I'm so tired of the wind-chill factor I could scream, but every time I take a deep breath my lungs freeze.

I don't care for football on television, but since there isn't much else to do when the front door is iced shut, I sat through the Cincinnati-San Diego laugher and watched Dan Fouts sputter and fume like a surfer boy spending his first winter in Alaska.

It was cold. Big deal. If you go to the Midwest in January, bring your mittens.

What drove me nuts was Bryant Gumbel and his cohorts harping incessantly about how cold it really was. Never mind that it was minus-6 degrees Fahrenheit with a north wind blowing 25, which is all you need to know.

The bloody wind-chill factor claimed it felt like it was minus 59.

It's the silliest thing I ever heard. Nobody knows what it feels like to be minus-59 degrees anymore, because if it ever got to be minus 59 they would say it really felt like minus 128, because of (you guessed it) the wind-chill factor.

As an outdoorsman who has ice-fished at minus 40 in northern Manitoba in February, I can guarantee that those muscle-bound city boys wouldn't be running around chasing a football in their undershirts if it either felt like or actually was minus 59.

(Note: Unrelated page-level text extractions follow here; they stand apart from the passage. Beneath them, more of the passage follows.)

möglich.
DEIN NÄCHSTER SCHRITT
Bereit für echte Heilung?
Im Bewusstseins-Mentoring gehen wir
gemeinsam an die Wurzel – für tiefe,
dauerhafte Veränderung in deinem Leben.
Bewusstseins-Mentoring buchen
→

Ever since they invented the wind-chill factor, people have grown more and more confused about what temperature it really is. The other day my neighbor was out in his driveway adding antifreeze to his car because "they said the wind chill was going down to minus 30 tonight."

A car doesn't give a hoot about wind-chill factor. Whatever temperature it is, that's what temperature the steel and aluminum descend to, and that's what temperature the antifreeze has to be good to.

I think wind chill is something dreamed up by television meteorologists (along with THI--your summertime temperature-humidity index) to attract attention. Heaven knows, they tell us litle enough about the weather.